## RECORDS PROVIDED:
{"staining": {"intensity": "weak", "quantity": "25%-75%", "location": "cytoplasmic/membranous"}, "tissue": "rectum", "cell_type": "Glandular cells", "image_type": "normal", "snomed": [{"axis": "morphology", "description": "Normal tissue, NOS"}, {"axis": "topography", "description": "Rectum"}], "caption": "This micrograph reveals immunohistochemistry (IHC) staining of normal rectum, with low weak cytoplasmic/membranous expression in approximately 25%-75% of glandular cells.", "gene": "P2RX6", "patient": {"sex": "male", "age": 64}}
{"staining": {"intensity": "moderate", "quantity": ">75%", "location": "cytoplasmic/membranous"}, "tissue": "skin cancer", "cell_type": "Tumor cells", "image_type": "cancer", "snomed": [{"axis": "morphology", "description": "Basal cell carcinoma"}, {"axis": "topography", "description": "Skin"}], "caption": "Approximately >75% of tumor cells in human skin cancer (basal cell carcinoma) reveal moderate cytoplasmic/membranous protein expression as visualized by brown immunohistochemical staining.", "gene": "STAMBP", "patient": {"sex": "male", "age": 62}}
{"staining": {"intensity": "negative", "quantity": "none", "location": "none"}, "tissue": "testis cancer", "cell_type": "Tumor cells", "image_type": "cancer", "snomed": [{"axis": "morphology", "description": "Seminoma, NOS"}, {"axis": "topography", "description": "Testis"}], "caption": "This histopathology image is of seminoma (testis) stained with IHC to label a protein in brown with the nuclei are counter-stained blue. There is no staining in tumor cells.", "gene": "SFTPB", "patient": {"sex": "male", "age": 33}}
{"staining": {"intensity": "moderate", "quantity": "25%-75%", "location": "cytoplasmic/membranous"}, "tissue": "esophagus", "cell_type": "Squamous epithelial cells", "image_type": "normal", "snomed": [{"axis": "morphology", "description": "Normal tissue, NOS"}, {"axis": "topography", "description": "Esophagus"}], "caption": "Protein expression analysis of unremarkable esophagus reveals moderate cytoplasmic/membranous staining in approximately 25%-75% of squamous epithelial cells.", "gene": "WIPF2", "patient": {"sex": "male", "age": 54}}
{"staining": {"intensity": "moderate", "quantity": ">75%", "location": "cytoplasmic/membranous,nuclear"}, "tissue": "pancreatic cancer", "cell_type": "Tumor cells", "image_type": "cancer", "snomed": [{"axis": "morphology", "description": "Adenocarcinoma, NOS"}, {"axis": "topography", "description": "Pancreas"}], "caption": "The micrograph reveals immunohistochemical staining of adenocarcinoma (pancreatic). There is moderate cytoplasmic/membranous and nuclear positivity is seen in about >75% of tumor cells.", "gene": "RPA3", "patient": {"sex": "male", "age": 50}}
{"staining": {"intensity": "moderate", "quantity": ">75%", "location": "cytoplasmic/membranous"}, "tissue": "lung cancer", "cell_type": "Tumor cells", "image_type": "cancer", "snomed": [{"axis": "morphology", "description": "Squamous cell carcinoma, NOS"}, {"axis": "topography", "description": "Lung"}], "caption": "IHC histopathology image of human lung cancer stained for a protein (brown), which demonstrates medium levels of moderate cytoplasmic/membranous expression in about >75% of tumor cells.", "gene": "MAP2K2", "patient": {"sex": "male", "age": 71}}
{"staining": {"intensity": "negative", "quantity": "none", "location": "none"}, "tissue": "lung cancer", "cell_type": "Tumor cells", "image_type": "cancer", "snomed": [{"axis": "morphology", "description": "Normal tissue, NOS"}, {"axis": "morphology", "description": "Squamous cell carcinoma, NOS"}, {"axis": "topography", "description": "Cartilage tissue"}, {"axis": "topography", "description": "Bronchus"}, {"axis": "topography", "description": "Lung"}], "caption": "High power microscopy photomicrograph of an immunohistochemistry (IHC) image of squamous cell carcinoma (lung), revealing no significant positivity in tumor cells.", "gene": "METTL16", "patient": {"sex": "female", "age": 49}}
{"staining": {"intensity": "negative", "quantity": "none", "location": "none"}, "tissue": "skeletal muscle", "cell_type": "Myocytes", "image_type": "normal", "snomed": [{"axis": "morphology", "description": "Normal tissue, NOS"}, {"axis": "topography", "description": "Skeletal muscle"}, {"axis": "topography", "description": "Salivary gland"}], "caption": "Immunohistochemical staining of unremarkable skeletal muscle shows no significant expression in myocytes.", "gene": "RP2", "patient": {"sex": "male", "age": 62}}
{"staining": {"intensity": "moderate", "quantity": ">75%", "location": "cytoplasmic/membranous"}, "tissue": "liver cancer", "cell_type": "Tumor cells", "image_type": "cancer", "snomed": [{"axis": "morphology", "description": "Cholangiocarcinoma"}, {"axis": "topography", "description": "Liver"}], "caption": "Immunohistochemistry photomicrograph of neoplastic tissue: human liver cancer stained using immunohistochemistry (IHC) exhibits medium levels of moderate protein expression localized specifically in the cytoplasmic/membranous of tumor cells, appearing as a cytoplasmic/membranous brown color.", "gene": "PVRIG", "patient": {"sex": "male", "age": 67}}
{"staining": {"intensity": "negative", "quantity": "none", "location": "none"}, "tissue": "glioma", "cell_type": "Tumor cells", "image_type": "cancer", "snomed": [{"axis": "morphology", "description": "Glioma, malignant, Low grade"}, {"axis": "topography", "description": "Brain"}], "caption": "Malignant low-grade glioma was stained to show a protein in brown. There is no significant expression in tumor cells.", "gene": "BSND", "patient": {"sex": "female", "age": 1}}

## YOUR INSTRUCTIONS:
Output every record above in full, exactly as it reads.

## SOLVED PROBLEM:
{"staining": {"intensity": "weak", "quantity": "25%-75%", "location": "cytoplasmic/membranous"}, "tissue": "rectum", "cell_type": "Glandular cells", "image_type": "normal", "snomed": [{"axis": "morphology", "description": "Normal tissue, NOS"}, {"axis": "topography", "description": "Rectum"}], "caption": "This micrograph reveals immunohistochemistry (IHC) staining of normal rectum, with low weak cytoplasmic/membranous expression in approximately 25%-75% of glandular cells.", "gene": "P2RX6", "patient": {"sex": "male", "age": 64}}
{"staining": {"intensity": "moderate", "quantity": ">75%", "location": "cytoplasmic/membranous"}, "tissue": "skin cancer", "cell_type": "Tumor cells", "image_type": "cancer", "snomed": [{"axis": "morphology", "description": "Basal cell carcinoma"}, {"axis": "topography", "description": "Skin"}], "caption": "Approximately >75% of tumor cells in human skin cancer (basal cell carcinoma) reveal moderate cytoplasmic/membranous protein expression as visualized by brown immunohistochemical staining.", "gene": "STAMBP", "patient": {"sex": "male", "age": 62}}
{"staining": {"intensity": "negative", "quantity": "none", "location": "none"}, "tissue": "testis cancer", "cell_type": "Tumor cells", "image_type": "cancer", "snomed": [{"axis": "morphology", "description": "Seminoma, NOS"}, {"axis": "topography", "description": "Testis"}], "caption": "This histopathology image is of seminoma (testis) stained with IHC to label a protein in brown with the nuclei are counter-stained blue. There is no staining in tumor cells.", "gene": "SFTPB", "patient": {"sex": "male", "age": 33}}
{"staining": {"intensity": "moderate", "quantity": "25%-75%", "location": "cytoplasmic/membranous"}, "tissue": "esophagus", "cell_type": "Squamous epithelial cells", "image_type": "normal", "snomed": [{"axis": "morphology", "description": "Normal tissue, NOS"}, {"axis": "topography", "description": "Esophagus"}], "caption": "Protein expression analysis of unremarkable esophagus reveals moderate cytoplasmic/membranous staining in approximately 25%-75% of squamous epithelial cells.", "gene": "WIPF2", "patient": {"sex": "male", "age": 54}}
{"staining": {"intensity": "moderate", "quantity": ">75%", "location": "cytoplasmic/membranous,nuclear"}, "tissue": "pancreatic cancer", "cell_type": "Tumor cells", "image_type": "cancer", "snomed": [{"axis": "morphology", "description": "Adenocarcinoma, NOS"}, {"axis": "topography", "description": "Pancreas"}], "caption": "The micrograph reveals immunohistochemical staining of adenocarcinoma (pancreatic). There is moderate cytoplasmic/membranous and nuclear positivity is seen in about >75% of tumor cells.", "gene": "RPA3", "patient": {"sex": "male", "age": 50}}
{"staining": {"intensity": "moderate", "quantity": ">75%", "location": "cytoplasmic/membranous"}, "tissue": "lung cancer", "cell_type": "Tumor cells", "image_type": "cancer", "snomed": [{"axis": "morphology", "description": "Squamous cell carcinoma, NOS"}, {"axis": "topography", "description": "Lung"}], "caption": "IHC histopathology image of human lung cancer stained for a protein (brown), which demonstrates medium levels of moderate cytoplasmic/membranous expression in about >75% of tumor cells.", "gene": "MAP2K2", "patient": {"sex": "male", "age": 71}}
{"staining": {"intensity": "negative", "quantity": "none", "location": "none"}, "tissue": "lung cancer", "cell_type": "Tumor cells", "image_type": "cancer", "snomed": [{"axis": "morphology", "description": "Normal tissue, NOS"}, {"axis": "morphology", "description": "Squamous cell carcinoma, NOS"}, {"axis": "topography", "description": "Cartilage tissue"}, {"axis": "topography", "description": "Bronchus"}, {"axis": "topography", "description": "Lung"}], "caption": "High power microscopy photomicrograph of an immunohistochemistry (IHC) image of squamous cell carcinoma (lung), revealing no significant positivity in tumor cells.", "gene": "METTL16", "patient": {"sex": "female", "age": 49}}
{"staining": {"intensity": "negative", "quantity": "none", "location": "none"}, "tissue": "skeletal muscle", "cell_type": "Myocytes", "image_type": "normal", "snomed": [{"axis": "morphology", "description": "Normal tissue, NOS"}, {"axis": "topography", "description": "Skeletal muscle"}, {"axis": "topography", "description": "Salivary gland"}], "caption": "Immunohistochemical staining of unremarkable skeletal muscle shows no significant expression in myocytes.", "gene": "RP2", "patient": {"sex": "male", "age": 62}}
{"staining": {"intensity": "moderate", "quantity": ">75%", "location": "cytoplasmic/membranous"}, "tissue": "liver cancer", "cell_type": "Tumor cells", "image_type": "cancer", "snomed": [{"axis": "morphology", "description": "Cholangiocarcinoma"}, {"axis": "topography", "description": "Liver"}], "caption": "Immunohistochemistry photomicrograph of neoplastic tissue: human liver cancer stained using immunohistochemistry (IHC) exhibits medium levels of moderate protein expression localized specifically in the cytoplasmic/membranous of tumor cells, appearing as a cytoplasmic/membranous brown color.", "gene": "PVRIG", "patient": {"sex": "male", "age": 67}}
{"staining": {"intensity": "negative", "quantity": "none", "location": "none"}, "tissue": "glioma", "cell_type": "Tumor cells", "image_type": "cancer", "snomed": [{"axis": "morphology", "description": "Glioma, malignant, Low grade"}, {"axis": "topography", "description": "Brain"}], "caption": "Malignant low-grade glioma was stained to show a protein in brown. There is no significant expression in tumor cells.", "gene": "BSND", "patient": {"sex": "female", "age": 1}}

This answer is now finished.